— START Source text —

Money. Doing it Right this Time.

Here's an attempt to criticize keynesian logic, both on the monetarist and neo-keynesian side:

In a situation where a demand gap threatens to continually widen under influence of the fact that too much saving is taking place and too little consumption, such that investments begin to fail due to a lack of sales in the short term situation, what do investors do?

Why do investors KEEP their money potted up in savings vehicles that, due to the impending economic collapse are now poised to break down and lose them their money?

Once it is clear that the "tipping point" is reached, savers/investors begin to panic and frantically start looking for other uses of their money. Where do they have left to run with it? They can of course put their money into commodities, but they realize that this will just create a bubble with respect to "normal" conditions, such that once the bubble deflates they will have paid a premium on these resources and made a losing deal, so this is far from ideal to them.

The same applies for investment in foreign economies: these were already priced at a fair equilibrium level with respect to normal conditions and to suddenly flood them with new investment capital is to overpay for them.

I argue that, given prices that are freely allowed to fall, consumption will be the thing that investors will fly into. If you have no means left of preserving your capital, you're much better off just making use of it while you can. And the consumption is now actually priced favorably due to the falling prices. In other words, the deflation is not positive feedback loop but a negative one.

— END Source text —
— START Data shown —

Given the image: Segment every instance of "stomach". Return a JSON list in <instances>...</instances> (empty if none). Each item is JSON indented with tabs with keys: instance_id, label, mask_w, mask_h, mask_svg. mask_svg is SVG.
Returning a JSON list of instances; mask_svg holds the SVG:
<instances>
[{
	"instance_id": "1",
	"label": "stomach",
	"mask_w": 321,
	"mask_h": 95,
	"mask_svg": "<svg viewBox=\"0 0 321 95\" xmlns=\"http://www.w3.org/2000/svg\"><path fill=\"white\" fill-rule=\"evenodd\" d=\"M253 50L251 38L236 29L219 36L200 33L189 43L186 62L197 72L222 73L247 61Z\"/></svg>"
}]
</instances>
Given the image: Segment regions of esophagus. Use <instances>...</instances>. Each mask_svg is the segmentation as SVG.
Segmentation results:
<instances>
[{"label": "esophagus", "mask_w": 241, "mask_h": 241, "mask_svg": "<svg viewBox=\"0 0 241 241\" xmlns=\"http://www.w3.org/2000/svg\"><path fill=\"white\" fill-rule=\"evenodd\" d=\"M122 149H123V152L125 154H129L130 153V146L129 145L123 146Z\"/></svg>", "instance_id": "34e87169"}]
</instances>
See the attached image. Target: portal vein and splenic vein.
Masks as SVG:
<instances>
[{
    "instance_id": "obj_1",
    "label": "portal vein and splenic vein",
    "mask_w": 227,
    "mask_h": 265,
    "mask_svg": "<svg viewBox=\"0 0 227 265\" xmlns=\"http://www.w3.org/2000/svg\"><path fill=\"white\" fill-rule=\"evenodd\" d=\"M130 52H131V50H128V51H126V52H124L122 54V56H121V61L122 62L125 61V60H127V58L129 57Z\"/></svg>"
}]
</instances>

— END Data shown —
— START Data shown —

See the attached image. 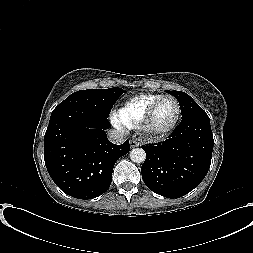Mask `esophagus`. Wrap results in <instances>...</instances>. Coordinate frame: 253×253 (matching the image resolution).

— END Data shown —
— START Data shown —

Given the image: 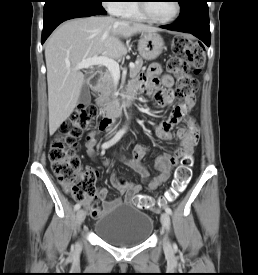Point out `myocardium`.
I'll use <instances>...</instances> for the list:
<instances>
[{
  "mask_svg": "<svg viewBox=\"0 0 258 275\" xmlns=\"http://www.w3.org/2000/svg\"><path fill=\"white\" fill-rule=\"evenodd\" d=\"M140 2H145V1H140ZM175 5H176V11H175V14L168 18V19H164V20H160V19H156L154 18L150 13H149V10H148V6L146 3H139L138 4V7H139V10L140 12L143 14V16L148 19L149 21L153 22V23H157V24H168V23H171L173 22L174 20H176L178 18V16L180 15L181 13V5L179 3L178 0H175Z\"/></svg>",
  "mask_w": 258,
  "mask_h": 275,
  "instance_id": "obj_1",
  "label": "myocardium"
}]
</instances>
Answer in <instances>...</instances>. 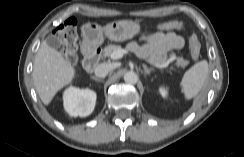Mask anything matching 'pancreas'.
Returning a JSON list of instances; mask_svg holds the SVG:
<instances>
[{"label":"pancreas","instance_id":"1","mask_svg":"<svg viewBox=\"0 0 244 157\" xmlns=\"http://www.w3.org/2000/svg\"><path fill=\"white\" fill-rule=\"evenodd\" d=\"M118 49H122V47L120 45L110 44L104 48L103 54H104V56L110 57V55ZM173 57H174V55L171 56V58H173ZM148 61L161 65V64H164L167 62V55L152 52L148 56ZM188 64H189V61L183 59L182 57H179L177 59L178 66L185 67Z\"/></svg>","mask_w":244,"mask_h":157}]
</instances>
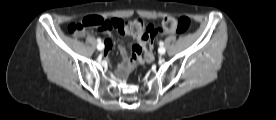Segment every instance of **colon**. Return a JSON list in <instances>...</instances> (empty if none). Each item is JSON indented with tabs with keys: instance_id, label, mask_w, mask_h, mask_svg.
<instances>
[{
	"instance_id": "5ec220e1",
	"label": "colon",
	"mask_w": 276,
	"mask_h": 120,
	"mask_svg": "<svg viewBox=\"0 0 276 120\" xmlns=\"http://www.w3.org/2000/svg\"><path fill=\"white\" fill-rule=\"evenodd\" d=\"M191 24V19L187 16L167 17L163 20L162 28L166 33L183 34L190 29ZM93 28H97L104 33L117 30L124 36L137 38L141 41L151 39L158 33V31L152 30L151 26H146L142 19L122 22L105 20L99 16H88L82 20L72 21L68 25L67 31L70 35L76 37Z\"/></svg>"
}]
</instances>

— END Data shown —

■ Problems to work on ■
1: Gather every line of the rows above that contains the string "stomach", and reproduce each line without alteration.
2: Write a continuation of the essay on Keynesian logic and deflation, starting after its final sentence.

■ The replies ■
1:
Given the image: Segment every instance of "stomach". Return a JSON list in <instances>...</instances> (empty if none). Each item is JSON indented with tabs with keys: instance_id, label, mask_w, mask_h, mask_svg. mask_svg is SVG.
	"label": "stomach",

2:
 
Well, if "prices are freely allowed to fall" then we aren't even in a Keynesian world anymore, we're in a flexible-price world, and things like output gaps don't even properly exist. Prices adjust to provide incentives to clear all the relevant markets.

As for the rest, I'm having trouble parsing the scenario (" In a situation where a demand gap threatens to continually widen under influence of the fact that too much saving is taking place and too little consumption, such that investments begin to fail due to a lack of sales in the short term situation, what do investors do?") properly tonight. Must be too tired.
 
Why would they consume? It's not really a rational choice. With savings there's always the possibility that you won't lose it all. And you might even get deflation, which makes savings a lot more valuable. With commodities at least you have something to sell afterwards. With consumption the money is, for the most part, just gone.
 
Consumption is ultimately the only real "use" of capital. Investment is just deferred consumption. So I would argue it is the other way around. Consumption is a guaranteed benefit whereas investment is without such a benefit of the doubt.

Well, if "prices are freely allowed to fall" then we aren't even in a Keynesian world anymore, we're in a flexible-price world, and things like output gaps don't even properly exist. Prices adjust to provide incentives to clear all the relevant markets.

Fair point. I guess I'm having some trouble wrapping my head around the idea that prices and wages are "sticky" under any circumstances. You'd think that if conditions get bad enough for labor at a certain point people will sell their labor at any price available. The only thing complicating things is the size of the "jumps" they take to get where they need to be.

Does anyone really prefer being unemployed over taking a bit of a wage cut?
 
Except when you have nothing you really want or need to consume. Then you're just piling up stuff that will be thrown away later.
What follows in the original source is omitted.